_WHAT TO WORK ON_
In the items, copy word for word only the lines that start at the one containing "order: Asparagales" and end with the one containing "common name: Ramsons", including both of those lines.

_SUPPLIED ENTRIES_
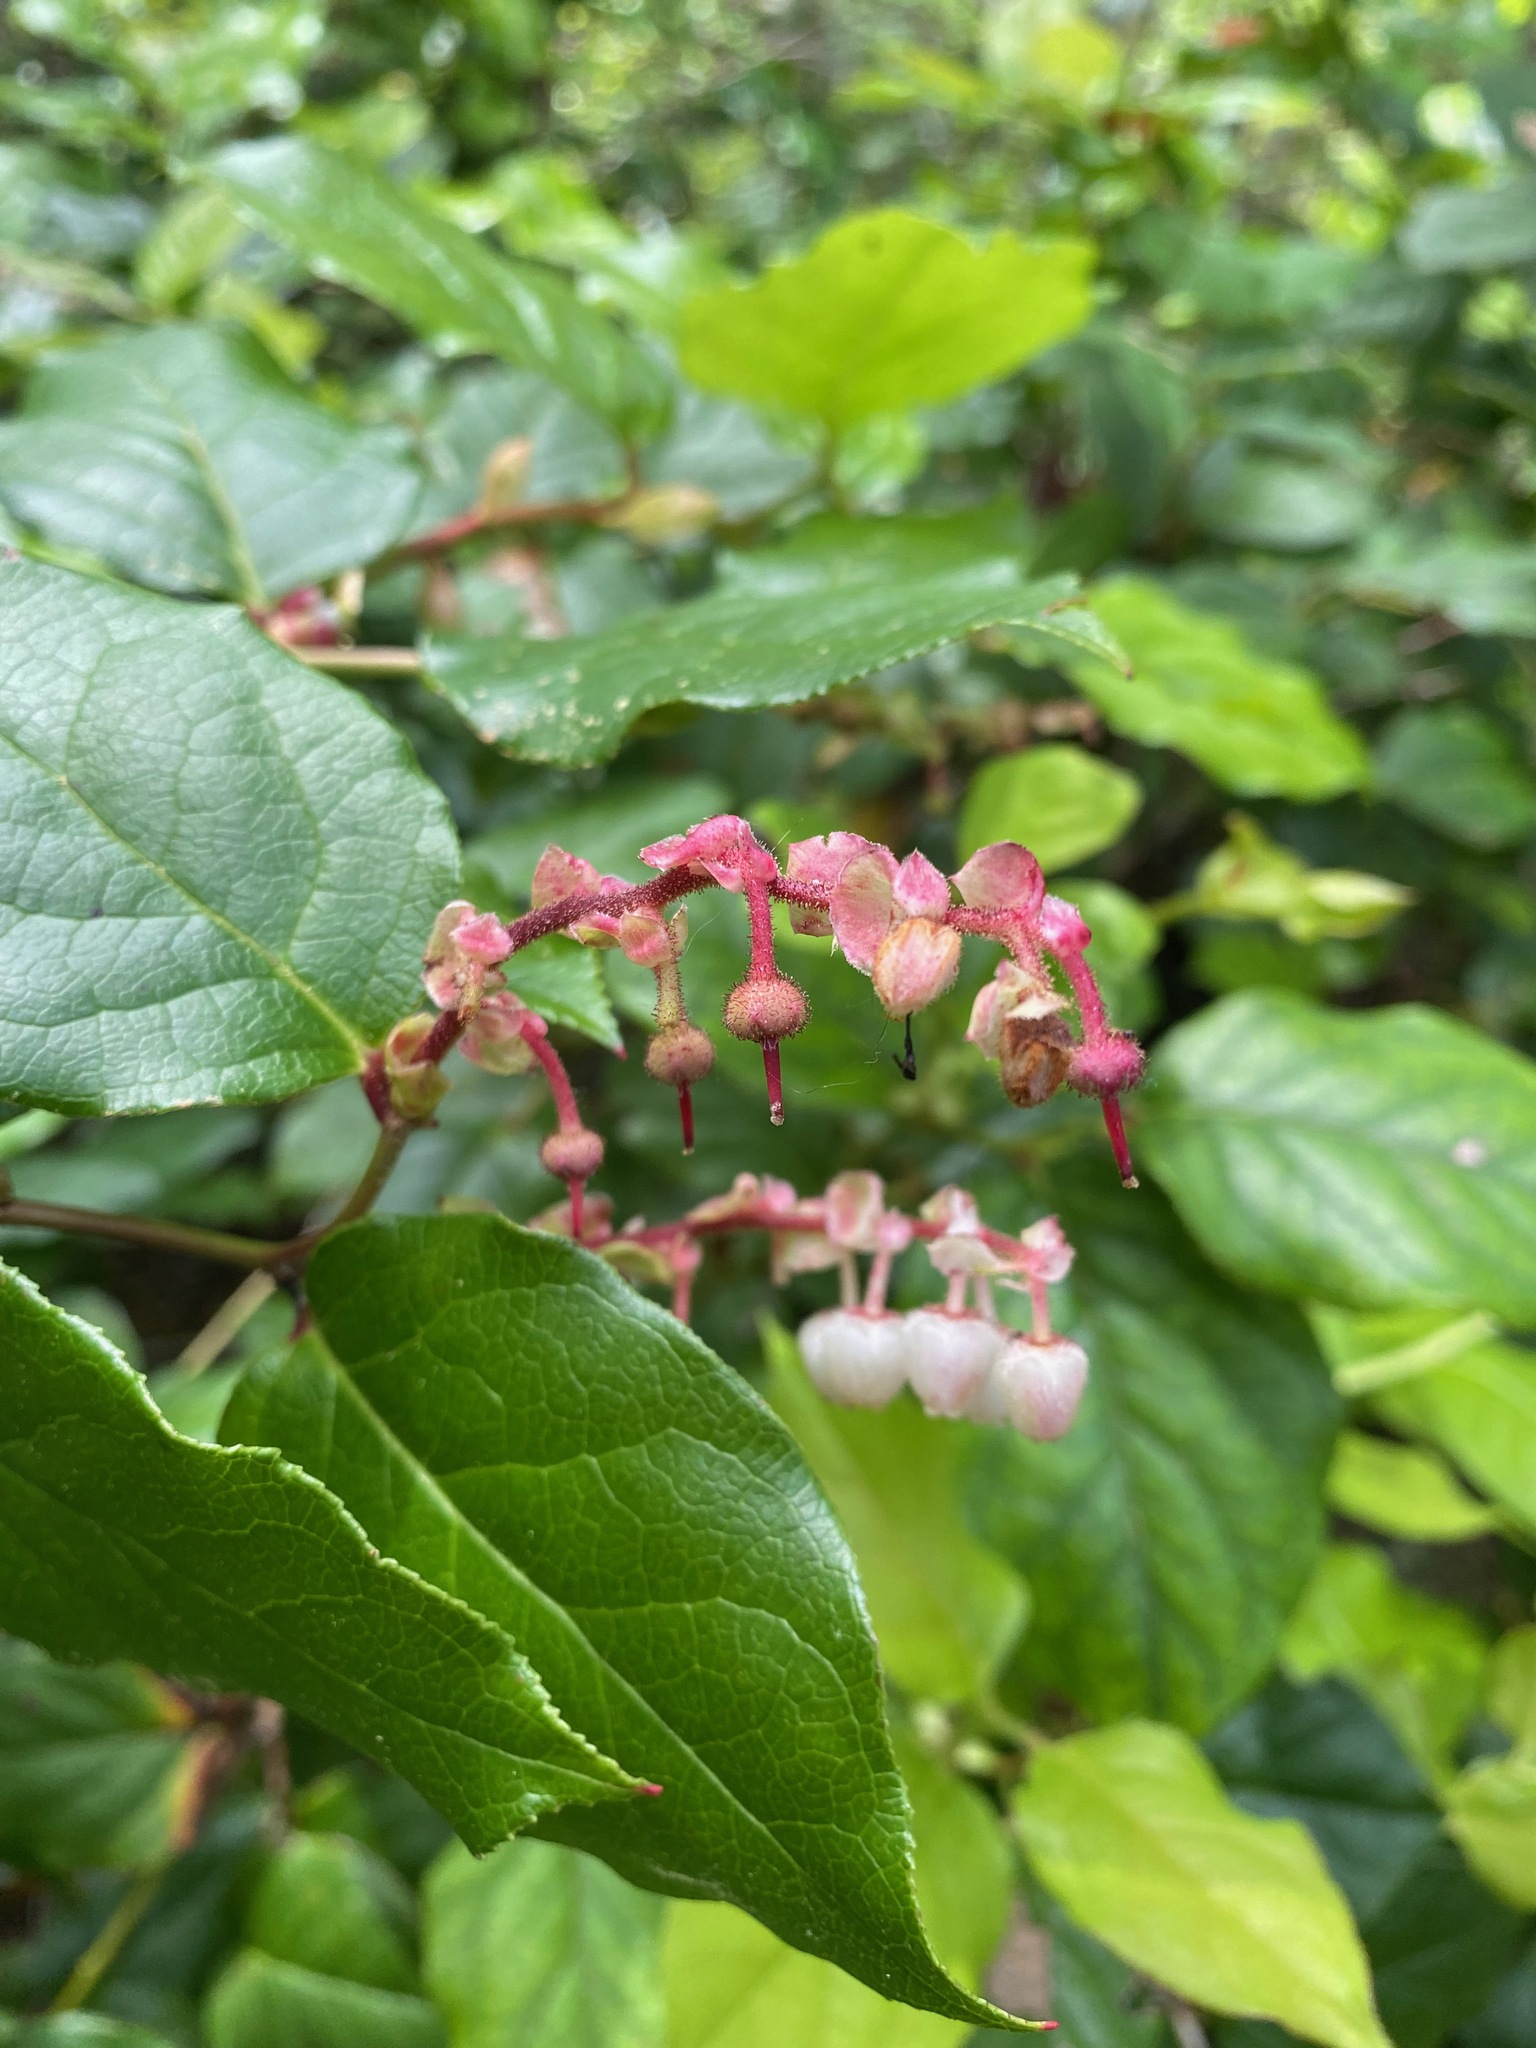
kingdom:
--
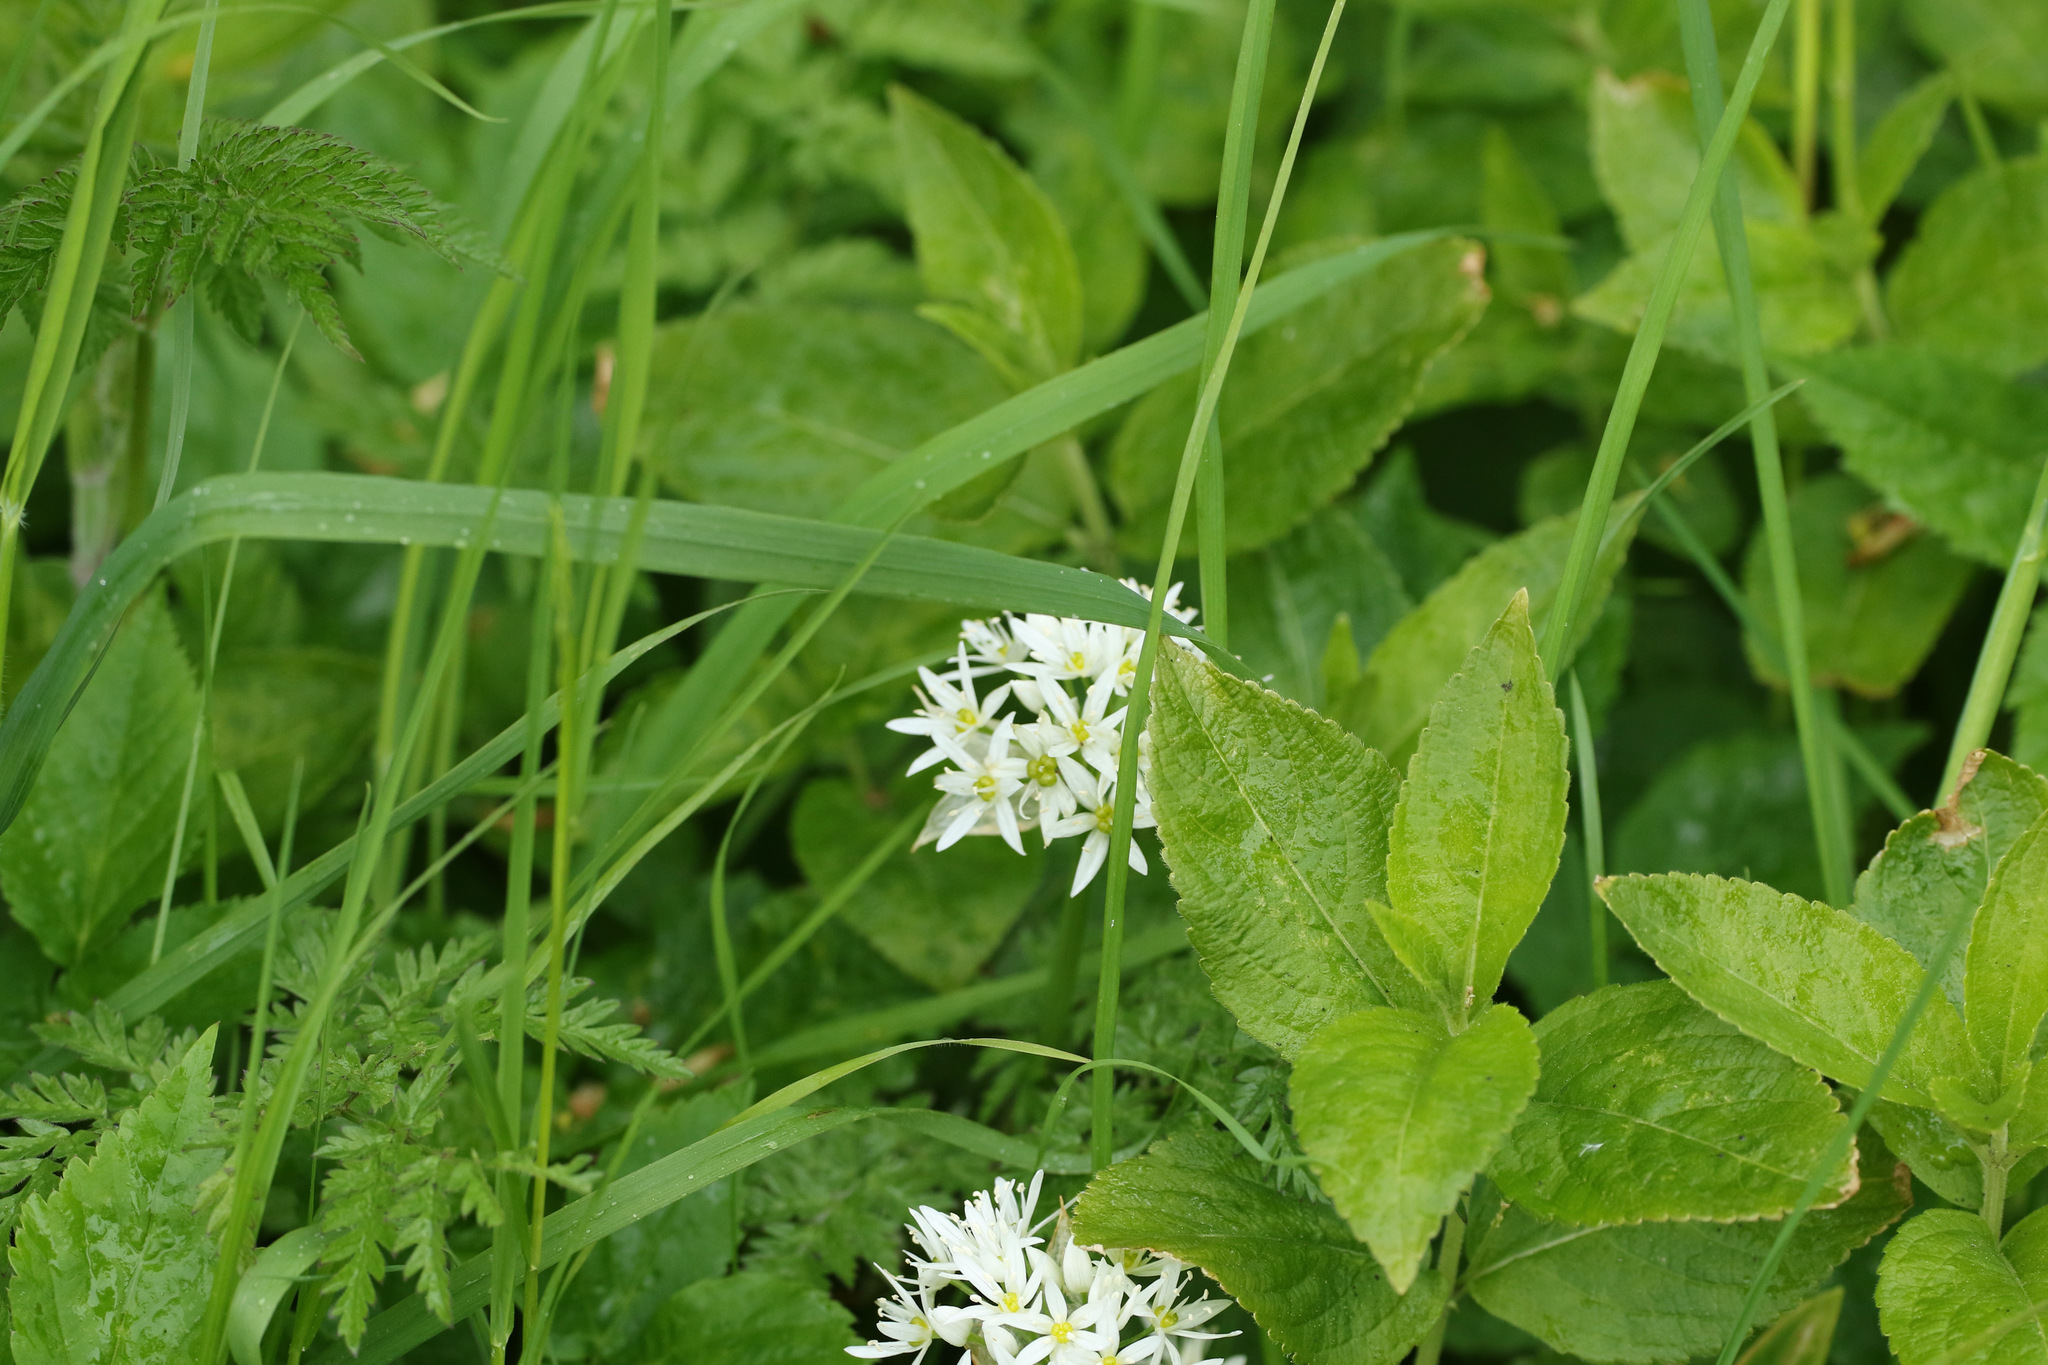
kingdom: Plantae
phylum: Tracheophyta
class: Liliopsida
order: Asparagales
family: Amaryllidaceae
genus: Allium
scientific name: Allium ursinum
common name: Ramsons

_FINAL RESULT_
order: Asparagales
family: Amaryllidaceae
genus: Allium
scientific name: Allium ursinum
common name: Ramsons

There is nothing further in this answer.